Nach Angaben des Bundesfamilienministeriums gibt es eine Reihe von Gründen, wieso Demenzkranke Einrichtungen verließen. Neben Stress, Angst oder Schmerzen spiele häufig die ungewohnte Umgebung eine Rolle. Stimmen fremder Menschen könnten Erinnerungen an unangenehme Erlebnisse in früheren Jahren hervorrufen. Bei manchen sei es der Wunsch nach Bewegung, nach frischer Luft. Bei diesen sogenannten Spaziergängern könne auch das Anbringen eines GPS in der Kleidung, im Schuh oder der Uhr helfen, die erkrankte Person schnell zu finden und die Situation zu entschärfen, rät das Bundesfamilienministerium.
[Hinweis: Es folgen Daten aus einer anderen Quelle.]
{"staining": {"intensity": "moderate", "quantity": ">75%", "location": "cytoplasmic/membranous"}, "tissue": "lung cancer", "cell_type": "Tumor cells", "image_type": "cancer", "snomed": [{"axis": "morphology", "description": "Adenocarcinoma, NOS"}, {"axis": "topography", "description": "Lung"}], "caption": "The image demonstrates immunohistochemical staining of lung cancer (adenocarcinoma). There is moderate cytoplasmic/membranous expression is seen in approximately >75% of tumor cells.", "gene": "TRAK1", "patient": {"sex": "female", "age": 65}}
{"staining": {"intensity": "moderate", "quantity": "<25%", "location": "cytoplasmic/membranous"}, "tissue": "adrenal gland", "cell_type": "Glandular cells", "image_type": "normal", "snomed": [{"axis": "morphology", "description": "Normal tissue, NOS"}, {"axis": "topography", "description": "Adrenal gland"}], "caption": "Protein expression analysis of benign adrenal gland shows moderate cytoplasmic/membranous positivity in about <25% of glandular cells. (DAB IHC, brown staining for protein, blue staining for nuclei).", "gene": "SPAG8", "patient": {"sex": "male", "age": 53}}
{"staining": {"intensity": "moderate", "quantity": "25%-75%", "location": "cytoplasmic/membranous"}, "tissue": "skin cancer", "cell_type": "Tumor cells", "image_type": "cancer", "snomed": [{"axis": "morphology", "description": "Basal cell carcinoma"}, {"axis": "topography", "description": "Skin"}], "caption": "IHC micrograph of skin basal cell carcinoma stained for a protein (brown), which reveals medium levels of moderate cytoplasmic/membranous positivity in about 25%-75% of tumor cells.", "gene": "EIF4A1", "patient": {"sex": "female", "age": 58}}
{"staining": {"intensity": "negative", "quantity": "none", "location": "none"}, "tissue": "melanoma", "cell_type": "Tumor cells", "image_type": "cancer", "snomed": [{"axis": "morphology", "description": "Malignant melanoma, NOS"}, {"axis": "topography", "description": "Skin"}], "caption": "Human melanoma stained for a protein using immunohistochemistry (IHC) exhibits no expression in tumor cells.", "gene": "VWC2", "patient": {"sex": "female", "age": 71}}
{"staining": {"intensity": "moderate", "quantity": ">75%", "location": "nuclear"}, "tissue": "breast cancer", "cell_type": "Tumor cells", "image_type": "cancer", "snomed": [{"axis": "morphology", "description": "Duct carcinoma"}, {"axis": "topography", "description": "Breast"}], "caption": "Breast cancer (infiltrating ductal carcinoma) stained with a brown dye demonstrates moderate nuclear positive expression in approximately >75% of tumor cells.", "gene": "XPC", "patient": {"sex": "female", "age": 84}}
In der Seniorenresidenz in Geldern hat es schon einmal einen ähnlichen Todesfall wie am vergangenen Wochenende gegeben. Im August 2017 war ein 90-jähriger Bewohner aus dem Heim „abgehauen“ und galt eine Woche lang als vermisst. Ein Landwirt hatte den Mann schließlich tot am Ufer der Niers gefunden, nur wenige Hundert Meter entfernt von der Seniorenresidenz.